Selbst wenn man sich in meinem Alter noch einmal verliebt, dauert es meist nicht lange, bis man irgendwelche Kindheitserinnerungen austauscht. Ich glaube, eine Liebe, die rein in der Gegenwart "grundelt", das ist fast undenkbar. Ich kanns mir jedenfalls schwer vorstellen. Die Abgrenzung gegen den Retro-Kitsch hat vielleicht mit dem Bedürfnis zu tun, die eigenen romantischen Gefühle für besonders tief, die der anderen aber für lächerlich, übersteigert und eingebildet zu halten.
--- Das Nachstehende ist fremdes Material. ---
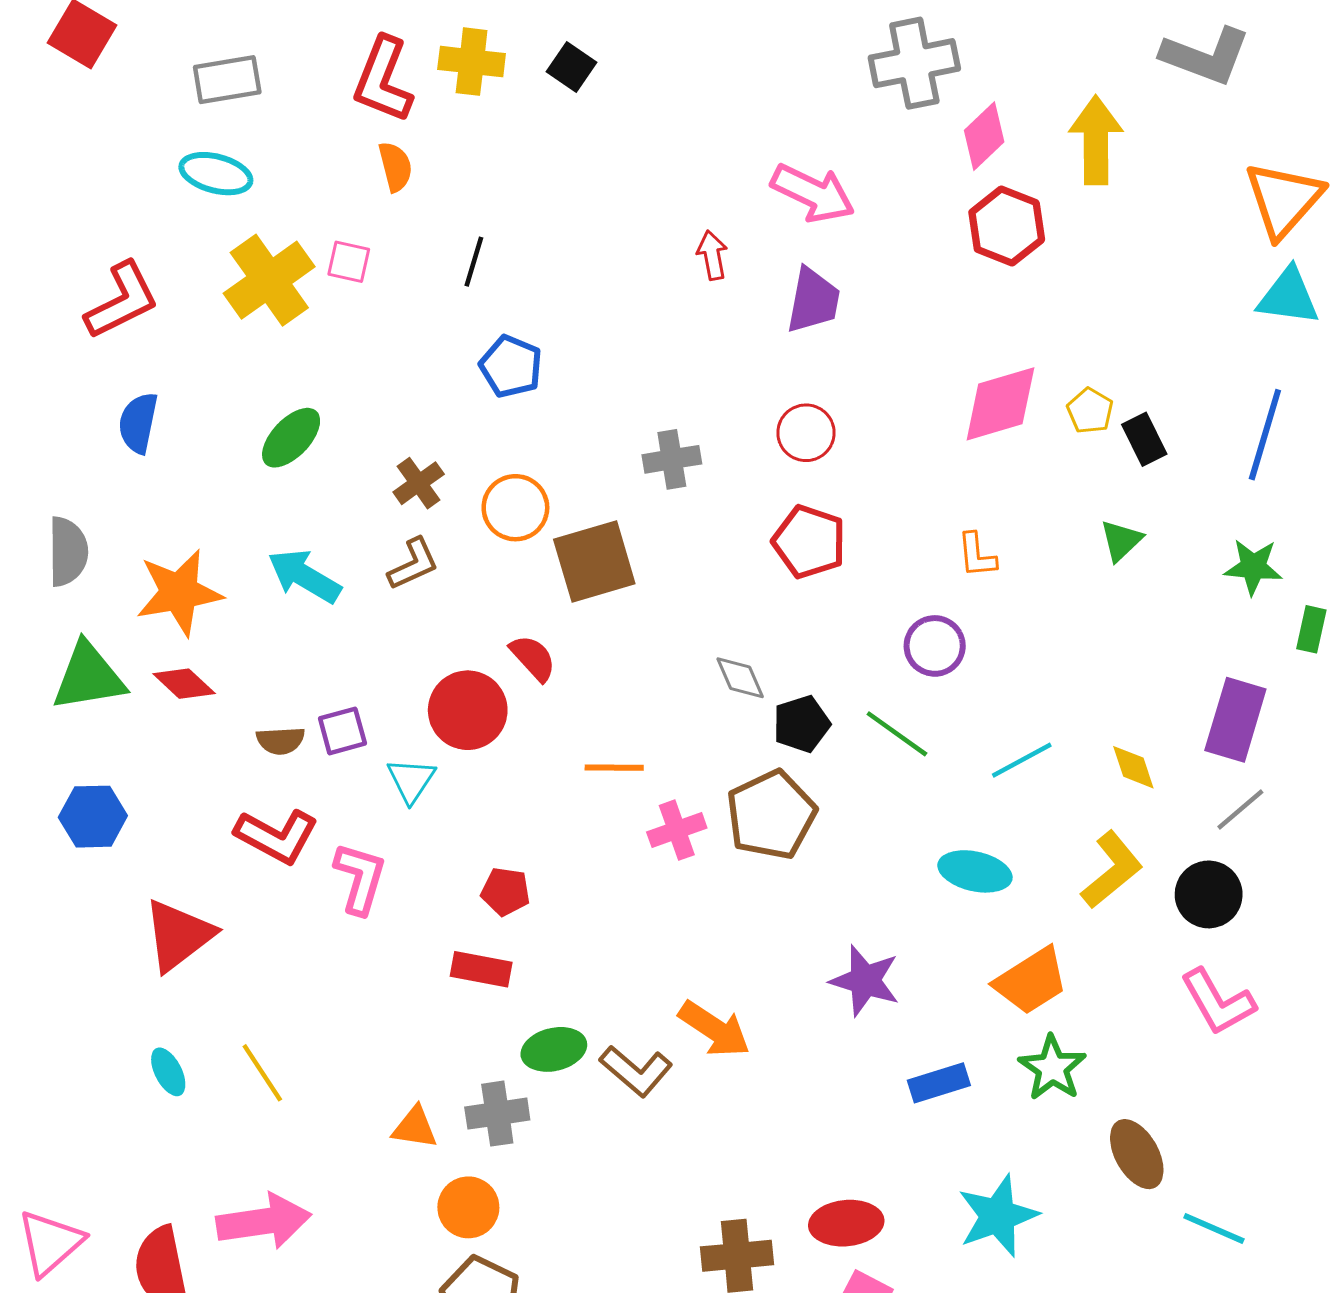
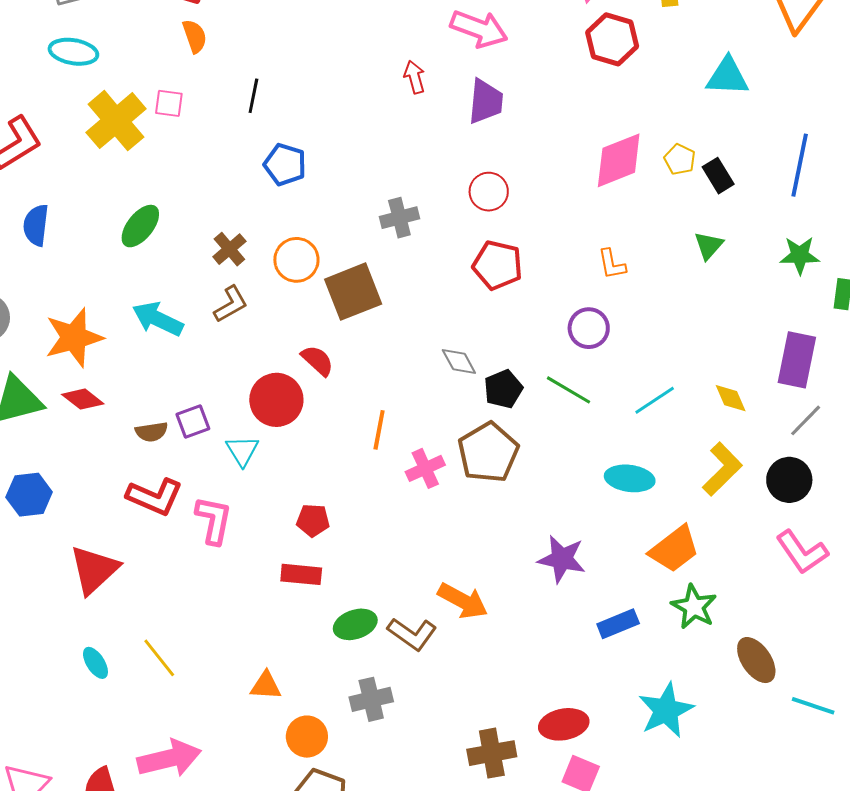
cyan triangle: (1288, 297) -> (727, 76), moved
orange line: (614, 768) -> (379, 430), turned -75
gray cross: (497, 1114) -> (371, 699), moved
A propos Verliebtheit: Wie schwierig ist es denn wirklich, eine schöne Frau zu beschreiben? Der in seine Hauptfigur vernarrte "Wolf Haas" scheint das Problem ja eher kulinarisch zu sehen, so zwischen zusammenfallenden Salzburger Nockerln und "She really is a dish". Ich habe ja überhaupt den Eindruck, in Ihren Romanen gelegentlich ähnlichen Frauen zu begegnen, die schöne Hälse und eine dünne Haut haben...

Jetzt muss ich - wie mein Romanheld Kowalski - wohl einen Kurs gegen das Erröten besuchen! Eigentlich ist es unmöglich, die Schönheit eines Menschen zu beschreiben, ich versuche vielleicht eher, die Begeisterung anzudeuten, die diese Schönheit auslösen kann.

Ein Detail vielleicht: Ein nicht sonderlich sympathischer "Bonati" kommt jetzt schon im zweiten Roman vor. Gibt es den wirklich?

Ist mir nicht aufgefallen. Ich kenne niemanden dieses Namens. Seltsam. Vielleicht hab ich in einem früheren Leben so geheißen?

Ihre Vergangenheit als Internatsschüler, Zivildiener und Werbetexter ist inzwischen ja allgemein bekannt. Waren Sie wirklich auch einmal Tankwart?

Ja. "Damals", als es noch richtige Tankwarte gab! Aber nicht, dass Sie mir jetzt das Betanken der Fahrzeuge psycho-analytisch interpretieren! Sonst wird wieder ein ganzer Roman daraus!